How do undergraduate business students at Wharton depict and describe the essence of leadership? Since 2000, all Wharton freshmen have been required to answer that question through Images of Leadership, a project sponsored by Wharton’s undergraduate leadership program, led by director Anne M. Greenhalgh and associate director Christopher I. Maxwell.

From fall 2000 through fall 2003, Greenhalgh and Maxwell asked 1,918 freshmen enrolled in Management 100: Leadership and Communication in Groups to select or design an image that represented leadership, and then write a 100-word essay explaining why they selected that image. Each student’s response was posted to a secure website.

In an effort to understand students’ perceptions of leadership before they began instruction, the two directors then conducted a detailed, automated search of the information submitted in order to identify the most frequently used images as well as the nouns, adjectives and verbs students chose to portray leaders.

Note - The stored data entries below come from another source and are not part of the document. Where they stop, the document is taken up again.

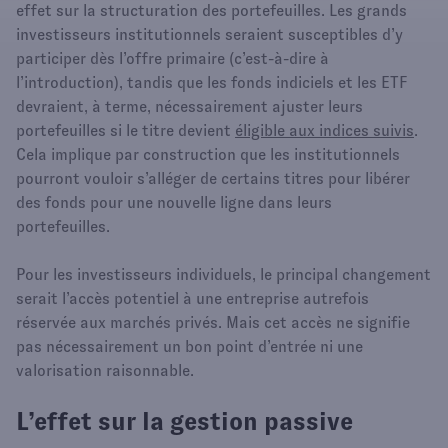
effet sur la structuration des portefeuilles. Les grands
investisseurs institutionnels seraient susceptibles d’y
participer dès l’offre primaire (c’est-à-dire à
l’introduction), tandis que les fonds indiciels et les ETF
devraient, à terme, nécessairement ajuster leurs
portefeuilles si le titre devient
éligible aux indices suivis
.
Cela implique par construction que les institutionnels
pourront vouloir s’alléger de certains titres pour libérer
des fonds pour une nouvelle ligne dans leurs
portefeuilles.
Pour les investisseurs individuels, le principal changement
serait l’accès potentiel à une entreprise autrefois
réservée aux marchés privés. Mais cet accès ne signifie
pas nécessairement un bon point d’entrée ni une
valorisation raisonnable.
L’effet sur la gestion passive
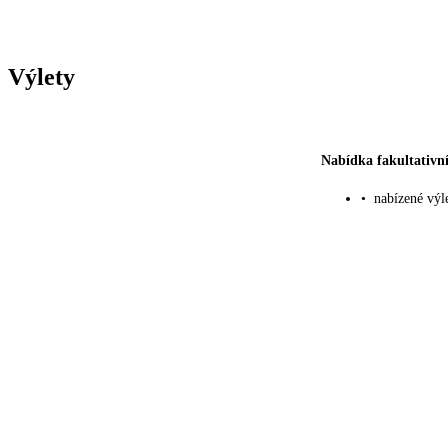
Výlety
Nabídka fakultativní
•
nabízené výl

In a recent report called, Images of Leadership: The Story Emerging Leaders Tell, Greenhalgh and Maxwell discuss the students’ responses. First, the students selected what Greenhalgh and Maxwell called the "sort of images we might expect" — namely, images of Mahatma Gandhi, Martin Luther King, Rosa Parks, John F. Kennedy, Nelson Mandela, Winston Churchill, Franklin Roosevelt, Napoleon on horseback, George Washington crossing the Delaware River, Mother Teresa, Princess Diana, Confucius, Mayor Rudolph Giuliani and New York City firemen after 9/11, and sports figures like Michael Jordan.